Depois de ir a uma festa julina na escola em que eu estudei, não podia deixar de observar e avaliar, o que me deixou muito triste em não ter levado nada para anotação.


Nostalgia barata



Meu coração bate forte, nostalgia no ar. Chegamos no portão. Muita gente diferente, alguns rostos conhecidos. Muita coisa não mudou, a cantina, o ginásio de esportes, os corredores, as salas de aula. Foi um dia diferente. Achei que ia voltar à aquele lugar para levar meus filhos anos depois, e fui muito antes do esperado e na companhia de uma vizinha. Roupas, perfumes e acessórios adultos, mas a mente, jeito de falar e suas almas eram de pré-adolescentes. 

Meninas vestida de "homenzinho", patricinhas vestidas de "princesinha do rock", meninos vestidos normalmente(alguém para salvar a pátria). NIRVANA, alguém com bom gosto, finalmente. Guns'N Roses, você ao menos conhece uma musica deles??

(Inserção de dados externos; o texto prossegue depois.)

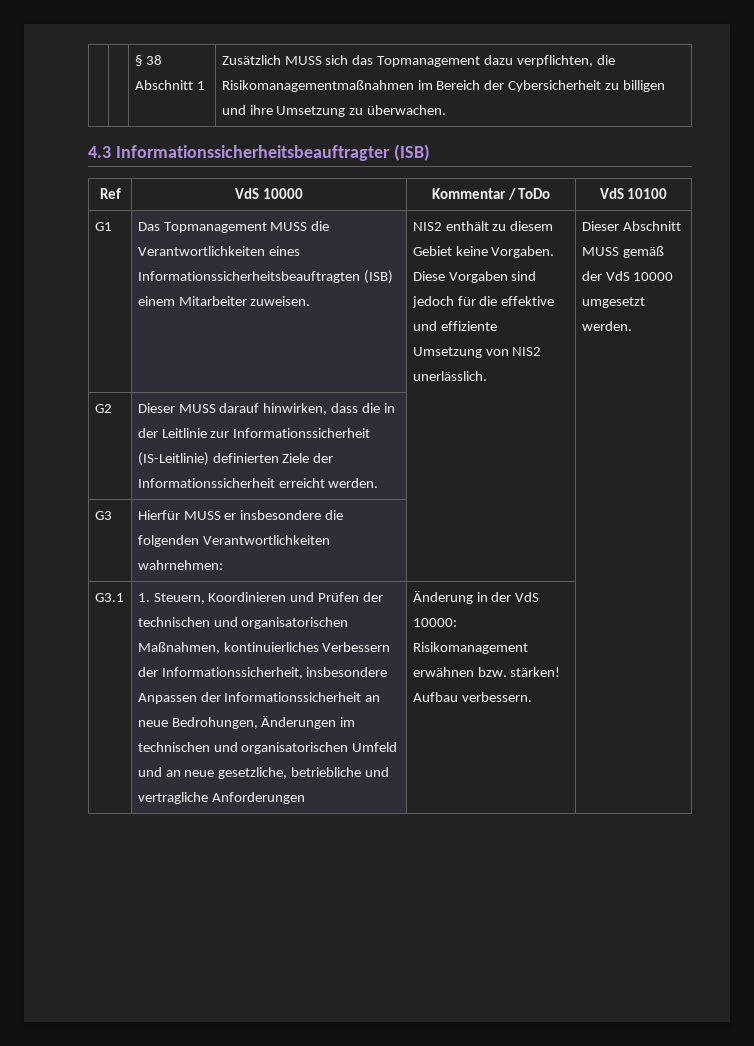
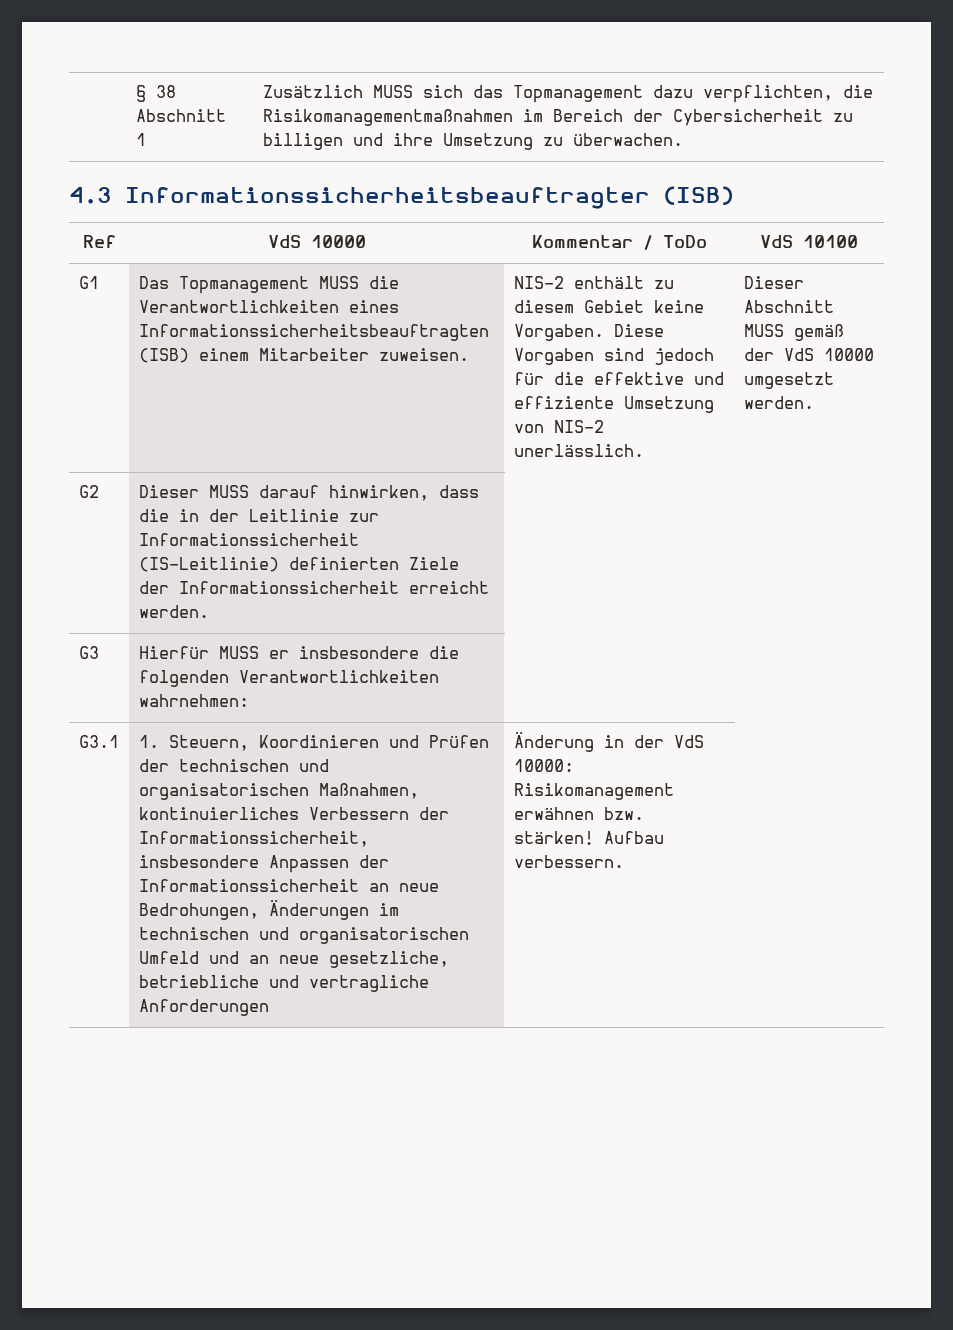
[412,222,442,231] NIS2 -> [513,276,564,289] NIS-2
[512,347,542,356] NIS2 -> [553,420,604,433] NIS-2

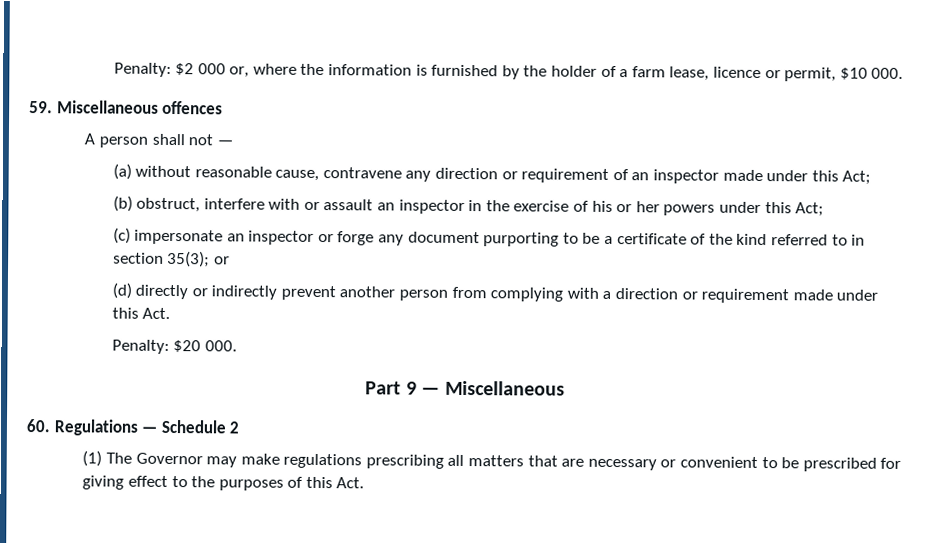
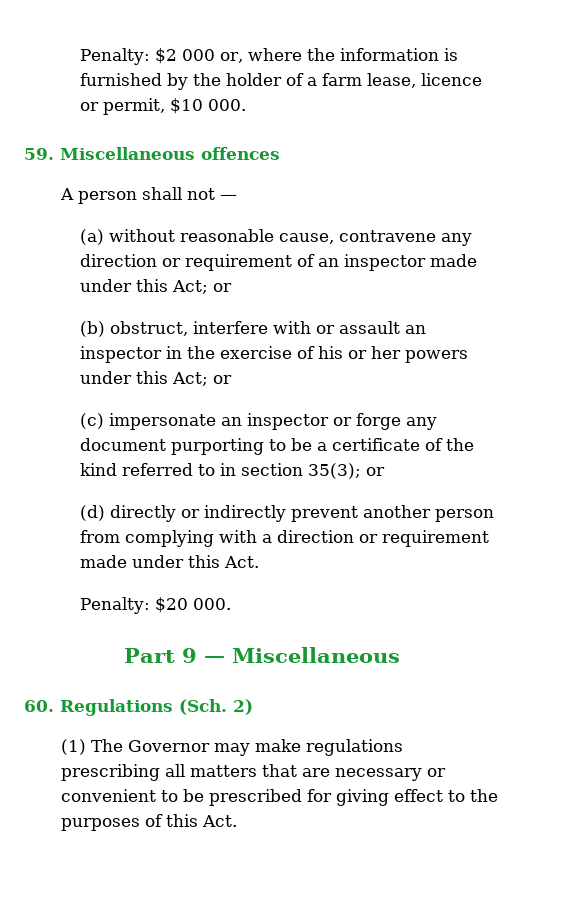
(872, 177) none -> [212,283,232,292] or
(825, 209) none -> [212,375,232,384] or
[141,419,240,434] — Schedule 2 -> [179,699,253,715] (Sch. 2)

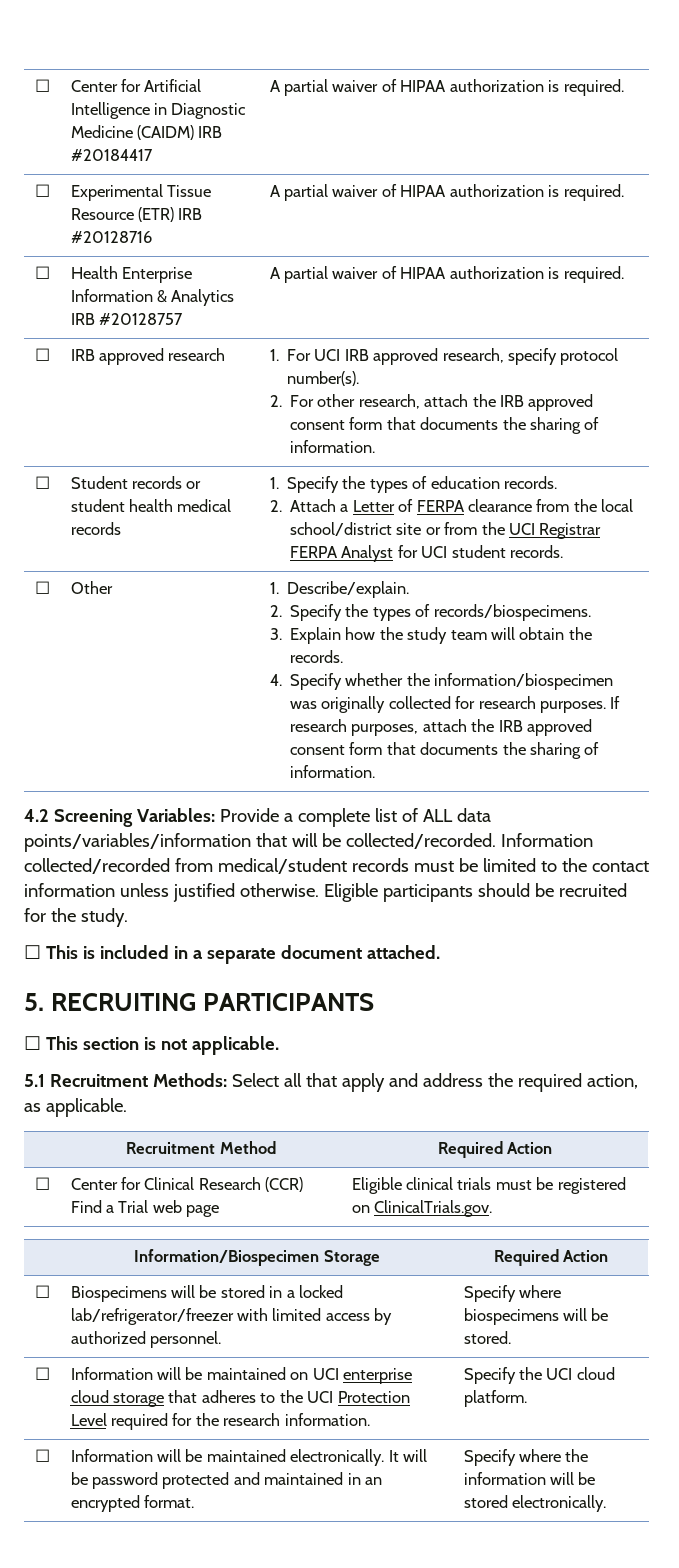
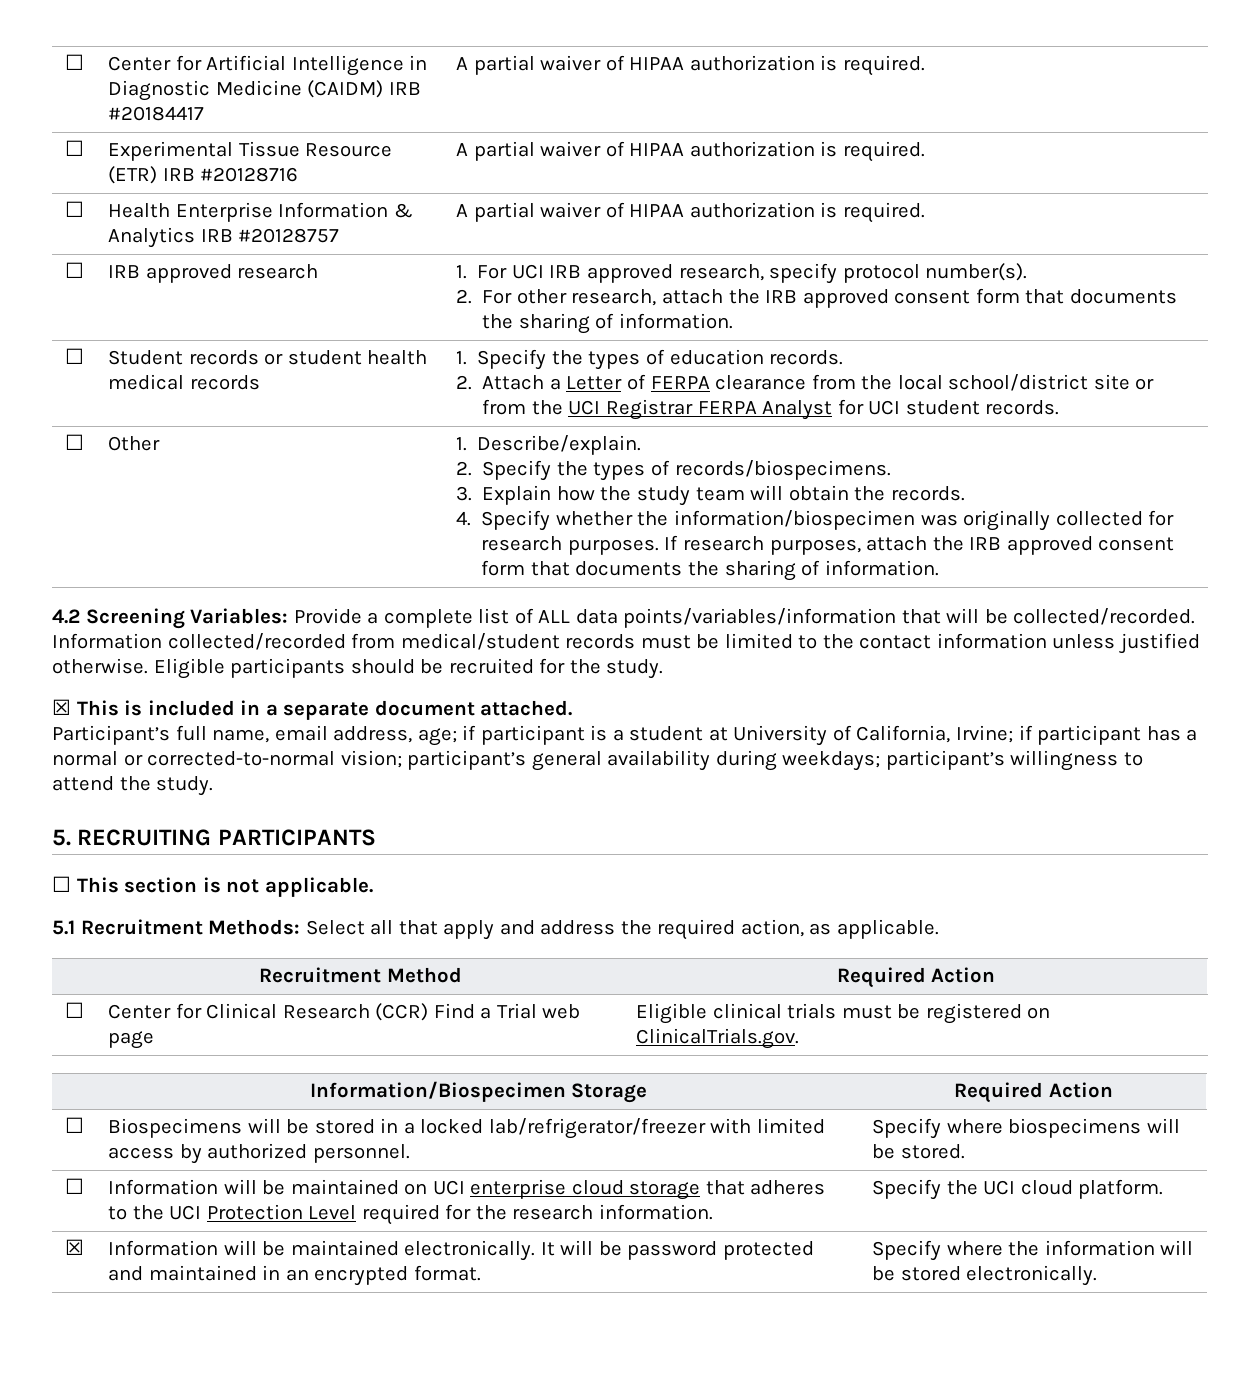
[24,945,41,959] ☐ -> [52,699,71,715] ☒
(440, 952) none -> [52,725,1198,746] [52,750,1143,771] [52,776,214,796] // Participant’s full name, email address, age; if participant is a student at University of California, Irvine; if participant has a normal or corrected-to-normal vision; participant’s general availability during weekdays; participant’s willingness to attend the study.
[35,1449,50,1462] ☐ -> [65,1239,84,1255] ☒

Quantas coisas eles podem falar, agir e sentir quando estão longe de seus pais? Muitas. Acalme-se e lembre-se que você também foi um. Mas eu não era assim, tão errada. Isso é o que eles chamam de discoteca?? Barulho isso sim, nem da tempo de identificar uma música e a mesma já é trocada.

Isso é ser DJ??

No meu tempo não era assim, era muito melhor. Mas que mania de comparar com o seu tempo? Sim, pois não haverá tempo melhor do que eu vivi e senti.

São 15h, a fome bate como um martelo bate no prego. O que tem para comer? Cachorro quente e refrigerante. Vamos comer então, o que mais você queria em uma festa julina de escola? Vinho, costela assada em fogo de chão?

Sinto-me uma estranha, fora da "moda", afinal, os grupos foram montados, eu não fazia parte de nenhum. Nem dos pais, nem dos alunos, apenas dos acompanhantes. Que espécie de acompanhante eu sou?

Chegou a hora de rever meus professores. Fotos e mais fotos, momento deslumbre e de eles verem no que eu me tornei.

Hora de comer mais um pouco, me sinto fraca, tonta e com dor de cabeça: PRECISO DE DOCE, ALGUM DOCE. Glicemia baixa, compro uma paçoca mas não é suficiente. Bora comprar alguma bala, chiclete, AÇUCAR, EU PRECISO DE AÇUCAR. Mentos de morango. Na primeira bala já melhora minha visão, que já estava começando a embaçar nesse momento. Na segunda já começo a voltar ao normal. 

Chega a hora de ir embora, estou exausta. Deixo a menina no portão de sua casa, sua mãe já a espera. Tomo um banho quente e descanso.


Ass. Aline C. Duarte

Pense. Repense. Quantas vezes forem necessárias.